2) US West Battle.Net was unreasonably lagged and buggy. LAN play worked fine.
3) Playing with the Battle.Net kiddies makes one want to bang his head on his desk. Seriously, it made me wish they all had Gabe's iChoke-u installed. I wanted to choke them all. Fortunately you could password-protect a game.
Once reading it through, I didn't have a problem with the paladin issue. It worked. It worked just fine. Did the evolve to fit it? Sure it did, but there was nothing in the lore that said that it couldn't. It fits in very well with the motivations of the Forsaken.
Which means that the only method they had of actually putting you in danger/killing you was to do ludicrous amounts of damage in an extremely short amount of time. i.e. MSFELE or even worse MSLE with anti-resist aura, or the necro boss's corpse explosion, and so on. Things that felt extremely cheap, especially because 90% of the time there was no danger whatsoever. I hated e.g. running up to a pack where unbeknownst to me there was a similarly-shaded boss stuck in the middle and click once and *wham* You Have Died "WTF?!"
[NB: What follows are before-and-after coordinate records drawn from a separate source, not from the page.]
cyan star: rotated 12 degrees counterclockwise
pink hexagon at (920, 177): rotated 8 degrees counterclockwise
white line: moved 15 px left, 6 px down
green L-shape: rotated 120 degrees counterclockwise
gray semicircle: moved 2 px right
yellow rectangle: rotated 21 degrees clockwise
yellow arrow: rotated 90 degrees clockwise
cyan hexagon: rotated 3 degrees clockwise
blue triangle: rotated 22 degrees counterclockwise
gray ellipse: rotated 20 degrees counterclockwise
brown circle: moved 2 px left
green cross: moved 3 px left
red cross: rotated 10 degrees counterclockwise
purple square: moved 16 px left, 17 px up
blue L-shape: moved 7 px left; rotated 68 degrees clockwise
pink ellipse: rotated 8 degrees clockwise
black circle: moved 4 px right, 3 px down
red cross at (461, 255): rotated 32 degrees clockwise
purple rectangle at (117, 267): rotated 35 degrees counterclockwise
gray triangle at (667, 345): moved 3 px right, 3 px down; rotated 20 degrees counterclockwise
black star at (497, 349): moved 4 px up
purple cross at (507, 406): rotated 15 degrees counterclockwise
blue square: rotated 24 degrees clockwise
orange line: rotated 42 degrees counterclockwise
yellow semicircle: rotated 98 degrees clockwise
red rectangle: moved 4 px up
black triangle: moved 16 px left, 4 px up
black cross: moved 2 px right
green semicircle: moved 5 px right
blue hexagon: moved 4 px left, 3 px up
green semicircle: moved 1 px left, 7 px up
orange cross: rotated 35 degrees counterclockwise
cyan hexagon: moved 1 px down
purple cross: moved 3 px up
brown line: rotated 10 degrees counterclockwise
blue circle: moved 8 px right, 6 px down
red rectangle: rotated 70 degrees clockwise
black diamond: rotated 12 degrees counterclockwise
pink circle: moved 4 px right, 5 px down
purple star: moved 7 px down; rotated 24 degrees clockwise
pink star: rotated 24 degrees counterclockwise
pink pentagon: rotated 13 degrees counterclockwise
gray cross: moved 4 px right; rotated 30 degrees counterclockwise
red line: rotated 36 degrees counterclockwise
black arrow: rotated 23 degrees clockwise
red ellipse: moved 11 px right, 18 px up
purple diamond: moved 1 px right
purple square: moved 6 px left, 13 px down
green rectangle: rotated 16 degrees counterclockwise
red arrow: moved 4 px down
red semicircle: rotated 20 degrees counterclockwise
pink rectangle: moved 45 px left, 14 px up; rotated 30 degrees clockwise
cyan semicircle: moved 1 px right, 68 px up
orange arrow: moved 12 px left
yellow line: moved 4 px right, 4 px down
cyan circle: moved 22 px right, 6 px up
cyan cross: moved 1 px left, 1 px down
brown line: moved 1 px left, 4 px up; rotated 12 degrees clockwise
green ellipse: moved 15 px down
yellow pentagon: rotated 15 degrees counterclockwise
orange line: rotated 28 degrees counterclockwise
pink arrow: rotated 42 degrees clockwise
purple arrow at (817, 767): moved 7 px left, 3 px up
Unfortunately, I have the feeling they'll still have those cheap/hard bosses, you just won't be able to potion your way out of it anymore.
And the potions were the only way some of us without great gear could actually pass the act-ending bosses.
Side Note: The reason I never tried the online games was because of the immature community on Blizzard.net when playing the older games. Matchmaking just worked way better for me when handled outside Blizzard's scope of control.
The number one reason why it took me awhile to warm up to World of Warcraft was due to the horrible, horrible experiences I had on Battle.Net in Diablo II. Oh god, what a bunch of asses there. So a co-worker suggested I join their guild on a WoW server. I like my coworkers, and the guild was fun. So it's all about getting in with a mature group of friends, and I've had a better time with them all than I ever did in Diablo 2.
Who needs a keyboard in a Diablo clone when you have voice chat?
Because for the most part, I do NOT want to be connected via voice chat with random Internet nerds when I'm PUGging it. With friends? Sure, voice chat it great. We'll hop on Ventrilo and have a great time. With random strangers? No.. fucking.. way.